§ **WORK TASK**: Select from the data all lines with the word "laparoskopinių".

★ ★ ★

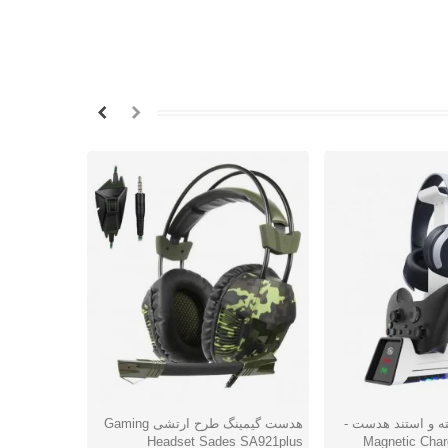
ه و استند هدست -
هدست گیمینگ طرح ارتشی Gaming
شتن
دوست داشتن
دوس
Magnetic Char
Headset Sades SA921plus
سوئیچ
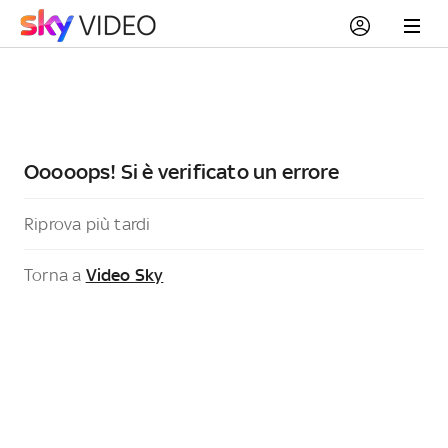
Ooooops! Si è verificato un errore
Riprova più tardi
Torna a
Video Sky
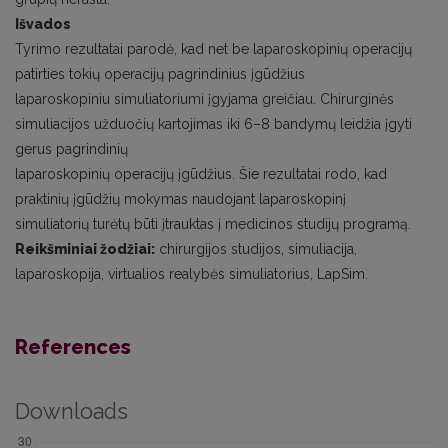
Išvados
Tyrimo rezultatai parodė, kad net be laparoskopinių operacijų
patirties tokių operacijų pagrindinius įgūdžius
laparoskopiniu simuliatoriumi įgyjama greičiau. Chirurginės
simuliacijos užduočių kartojimas iki 6–8 bandymų leidžia įgyti
gerus pagrindinių
laparoskopinių operacijų įgūdžius. Šie rezultatai rodo, kad
praktinių įgūdžių mokymas naudojant laparoskopinį
simuliatorių turėtų būti įtrauktas į medicinos studijų programą.
Reikšminiai žodžiai:
chirurgijos studijos, simuliacija,
laparoskopija, virtualios realybės simuliatorius, LapSim.
References
Downloads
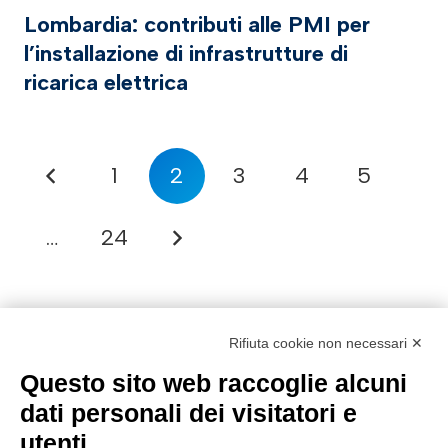
Lombardia: contributi alle PMI per
l’installazione di infrastrutture di
ricarica elettrica
1
2
3
4
5
…
24
Rifiuta cookie non necessari ✕
Questo sito web raccoglie alcuni
dati personali dei visitatori e
utenti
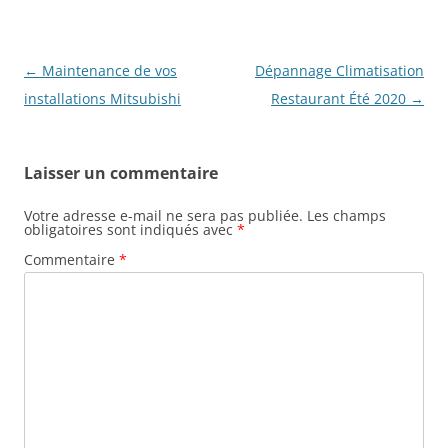
Navigation
←
Maintenance de vos
Dépannage Climatisation
des
installations Mitsubishi
Restaurant Été 2020
→
articles
Laisser un commentaire
Votre adresse e-mail ne sera pas publiée.
Les champs
obligatoires sont indiqués avec
*
Commentaire
*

★ ★ ★

§ **TASK RESULT**:
Tyrimo rezultatai parodė, kad net be laparoskopinių operacijų
laparoskopinių operacijų įgūdžius. Šie rezultatai rodo, kad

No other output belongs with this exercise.